__ИСХОДНЫЙ ТЕКСТ__
**********

Начиная с 1924 года из-за частых обострений туберкулеза, проблем с сердцем и отлучек в больницу он имеет все меньше власти. Серьезные проблемы со здоровьем у Железного Феликса проявляются уже с 1922 года, он тогда в письме из своей командировки в Сибирь написал жене Софье: «Мое здоровье очень подорвано, по утрам на меня из зеркала смотрит больной и худой человек». Врачи ставили разные диагнозы от серьезных проблем с сердцем до «головной боли неясного происхождения», которую рекомендовали лечить ограничением курения и увеличением продолжительности сна. Точный диагноз заболевания Дзержинского не установлен для истории и до сегодняшнего дня, считается, что он был просто физически изможден и болел всем понемногу. Хотя сердечные проблемы и последствия туберкулеза были реальной угрозой его здоровью.

**********

__ЧТО НУЖНО СДЕЛАТЬ__
A) Согласуются ли с текстом о здоровье Дзержинского эти утверждения? Для каждого ответьте «да» или «нет» и дословно приведите решающие слова текста. (i) Письмо жене Дзержинский написал из командировки в Сибирь. (ii) Точный диагноз заболевания Дзержинского установлен. (iii) Головную боль врачи рекомендовали лечить сокращением сна.
B) С какого года, согласно тексту о здоровье Дзержинского, у него проявляются серьезные проблемы со здоровьем?
C) Продолжите текст о здоровье Дзержинского после его последнего предложения.

[Текст, извлеченный со страниц]
**********

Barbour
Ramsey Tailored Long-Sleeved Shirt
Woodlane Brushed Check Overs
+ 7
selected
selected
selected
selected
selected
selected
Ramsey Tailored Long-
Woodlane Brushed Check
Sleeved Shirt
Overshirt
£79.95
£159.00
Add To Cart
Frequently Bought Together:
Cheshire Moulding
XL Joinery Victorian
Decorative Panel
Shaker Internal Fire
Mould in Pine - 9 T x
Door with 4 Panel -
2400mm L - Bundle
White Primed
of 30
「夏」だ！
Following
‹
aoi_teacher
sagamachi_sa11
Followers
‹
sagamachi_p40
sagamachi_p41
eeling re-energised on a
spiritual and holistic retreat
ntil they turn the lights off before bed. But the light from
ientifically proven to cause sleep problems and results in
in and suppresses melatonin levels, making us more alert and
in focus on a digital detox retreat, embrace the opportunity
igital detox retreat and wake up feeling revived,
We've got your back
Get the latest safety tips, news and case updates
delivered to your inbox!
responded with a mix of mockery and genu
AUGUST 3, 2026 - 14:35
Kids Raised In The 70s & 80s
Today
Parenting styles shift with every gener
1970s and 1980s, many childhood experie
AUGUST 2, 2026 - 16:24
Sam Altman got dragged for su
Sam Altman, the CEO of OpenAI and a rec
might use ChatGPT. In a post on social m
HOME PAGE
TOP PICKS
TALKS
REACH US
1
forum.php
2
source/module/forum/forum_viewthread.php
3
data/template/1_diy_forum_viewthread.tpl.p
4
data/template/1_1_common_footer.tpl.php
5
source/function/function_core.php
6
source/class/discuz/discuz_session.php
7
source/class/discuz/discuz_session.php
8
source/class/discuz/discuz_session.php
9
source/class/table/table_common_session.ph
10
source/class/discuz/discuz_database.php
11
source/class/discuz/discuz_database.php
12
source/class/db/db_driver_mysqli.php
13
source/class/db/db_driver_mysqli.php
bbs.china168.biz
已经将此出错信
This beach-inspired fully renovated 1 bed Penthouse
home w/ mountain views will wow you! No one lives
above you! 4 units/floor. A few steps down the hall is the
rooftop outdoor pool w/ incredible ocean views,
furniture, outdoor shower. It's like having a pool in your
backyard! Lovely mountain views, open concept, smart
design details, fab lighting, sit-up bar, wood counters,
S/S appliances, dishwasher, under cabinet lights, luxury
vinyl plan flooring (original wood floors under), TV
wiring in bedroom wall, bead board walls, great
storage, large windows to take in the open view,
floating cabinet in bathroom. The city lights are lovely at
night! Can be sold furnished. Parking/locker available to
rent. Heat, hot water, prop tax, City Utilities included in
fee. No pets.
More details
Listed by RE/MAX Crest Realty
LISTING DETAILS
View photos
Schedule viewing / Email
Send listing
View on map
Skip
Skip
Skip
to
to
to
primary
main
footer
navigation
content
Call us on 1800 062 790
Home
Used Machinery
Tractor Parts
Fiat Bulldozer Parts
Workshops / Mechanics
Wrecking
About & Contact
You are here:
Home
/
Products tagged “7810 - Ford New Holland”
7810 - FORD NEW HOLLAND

**********

__ОТВЕТЫ ПО ПОРЯДКУ__
A)
(i) Да: «он тогда в письме из своей командировки в Сибирь написал жене Софье».
(ii) Нет: «Точный диагноз заболевания Дзержинского не установлен для истории и до сегодняшнего дня».
(iii) Нет: «которую рекомендовали лечить ограничением курения и увеличением продолжительности сна».

B) С 1922 года.

C)
С Дзержинским повторилась история Ленина – к нему бумерангом вернулось то, в чем обвиняли его самого, – история с умышленной изоляцией Ленина в Горках: Железного Феликса под предлогом необходимости в лечении начинают потихоньку отстранять от власти и в ГПУ, последней для него прочной гавани, детище и деле всей его жизни. Он это понимает и даже жалуется окружающим, все явственнее чувствуя за спиной тени приставленных к нему Сталиным Менжинского и Ягоды, двух своих первых заместителей, многие вопросы решающих уже без него. Так все это и продлится до самой смерти Дзержинского в 1926 году. В 1925 году Дзержинский несколько раз, будучи на лечении, уже постфактум узнавал о каких-то решениях по линии ГПУ, принятых при участии Менжинского взамен его личного присутствия на заседании Политбюро.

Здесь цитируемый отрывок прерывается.